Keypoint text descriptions

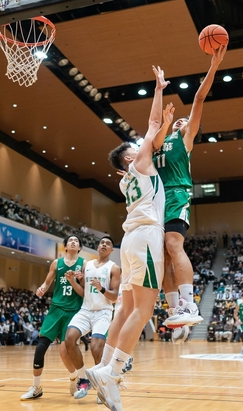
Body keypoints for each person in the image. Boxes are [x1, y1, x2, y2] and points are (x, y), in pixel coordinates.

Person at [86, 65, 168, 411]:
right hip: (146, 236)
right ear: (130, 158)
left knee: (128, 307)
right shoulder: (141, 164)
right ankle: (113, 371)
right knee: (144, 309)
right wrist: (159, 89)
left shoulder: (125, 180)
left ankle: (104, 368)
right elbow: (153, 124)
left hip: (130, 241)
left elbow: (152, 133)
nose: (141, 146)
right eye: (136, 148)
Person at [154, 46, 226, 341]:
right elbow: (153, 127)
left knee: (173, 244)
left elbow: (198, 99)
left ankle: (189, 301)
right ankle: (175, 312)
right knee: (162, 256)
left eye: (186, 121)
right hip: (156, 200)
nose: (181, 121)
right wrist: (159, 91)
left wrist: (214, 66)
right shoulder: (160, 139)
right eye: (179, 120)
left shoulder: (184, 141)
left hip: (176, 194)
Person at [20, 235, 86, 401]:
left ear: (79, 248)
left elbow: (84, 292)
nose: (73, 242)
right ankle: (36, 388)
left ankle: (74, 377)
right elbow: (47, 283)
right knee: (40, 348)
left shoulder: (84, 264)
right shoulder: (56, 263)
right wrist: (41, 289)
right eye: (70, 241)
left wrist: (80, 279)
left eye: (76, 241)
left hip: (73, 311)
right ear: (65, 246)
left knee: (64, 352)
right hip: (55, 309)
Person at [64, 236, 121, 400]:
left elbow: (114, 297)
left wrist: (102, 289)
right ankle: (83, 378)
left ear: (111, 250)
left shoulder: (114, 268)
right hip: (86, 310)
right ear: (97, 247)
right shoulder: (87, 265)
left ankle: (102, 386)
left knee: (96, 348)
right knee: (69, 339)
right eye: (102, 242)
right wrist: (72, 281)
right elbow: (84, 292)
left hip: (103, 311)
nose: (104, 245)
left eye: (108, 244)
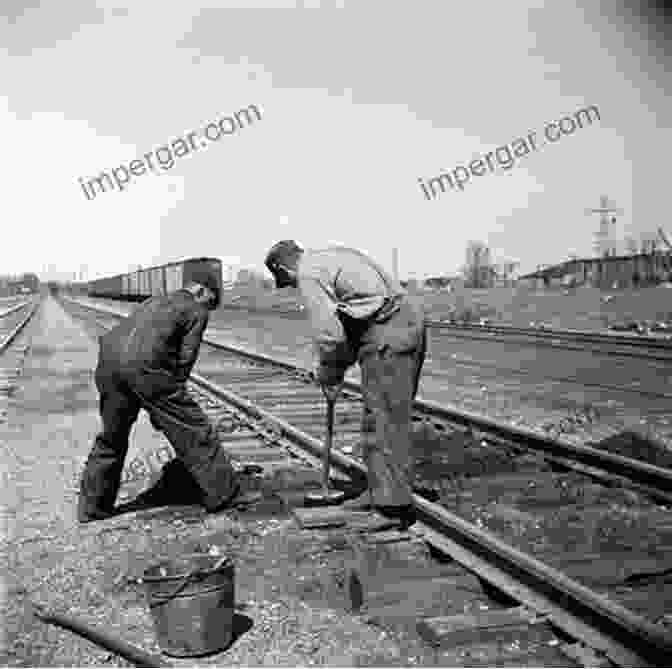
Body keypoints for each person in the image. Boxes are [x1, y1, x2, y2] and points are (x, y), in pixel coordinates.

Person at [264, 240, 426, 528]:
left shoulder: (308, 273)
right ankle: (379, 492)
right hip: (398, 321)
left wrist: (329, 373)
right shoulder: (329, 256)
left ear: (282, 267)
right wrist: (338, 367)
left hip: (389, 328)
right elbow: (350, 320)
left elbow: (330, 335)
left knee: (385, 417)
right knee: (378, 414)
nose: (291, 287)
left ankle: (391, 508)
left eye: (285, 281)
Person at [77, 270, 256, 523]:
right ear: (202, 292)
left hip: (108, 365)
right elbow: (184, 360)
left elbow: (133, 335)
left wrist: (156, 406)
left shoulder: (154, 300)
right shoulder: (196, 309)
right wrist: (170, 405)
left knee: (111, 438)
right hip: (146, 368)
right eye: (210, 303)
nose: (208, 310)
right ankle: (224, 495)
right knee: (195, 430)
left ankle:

Work required: Retype exactly the lines of the data above that fall between the line with "nose: (181, 121)" and the line with "left eye: (108, 244)", inclusive, and add nothing.

Solution to this problem:
nose: (181, 121)
right wrist: (159, 91)
left wrist: (214, 66)
right shoulder: (160, 139)
right eye: (179, 120)
left shoulder: (184, 141)
left hip: (176, 194)
Person at [20, 235, 86, 401]:
left ear: (79, 248)
left elbow: (84, 292)
nose: (73, 242)
right ankle: (36, 388)
left ankle: (74, 377)
right elbow: (47, 283)
right knee: (40, 348)
left shoulder: (84, 264)
right shoulder: (56, 263)
right wrist: (41, 289)
right eye: (70, 241)
left wrist: (80, 279)
left eye: (76, 241)
left hip: (73, 311)
right ear: (65, 246)
left knee: (64, 352)
right hip: (55, 309)
Person at [64, 236, 121, 400]:
left elbow: (114, 297)
left wrist: (102, 289)
right ankle: (83, 378)
left ear: (111, 250)
left shoulder: (114, 268)
right hip: (86, 310)
right ear: (97, 247)
right shoulder: (87, 265)
left ankle: (102, 386)
left knee: (96, 348)
right knee: (69, 339)
right eye: (102, 242)
right wrist: (72, 281)
right elbow: (84, 292)
left hip: (103, 311)
nose: (104, 245)
left eye: (108, 244)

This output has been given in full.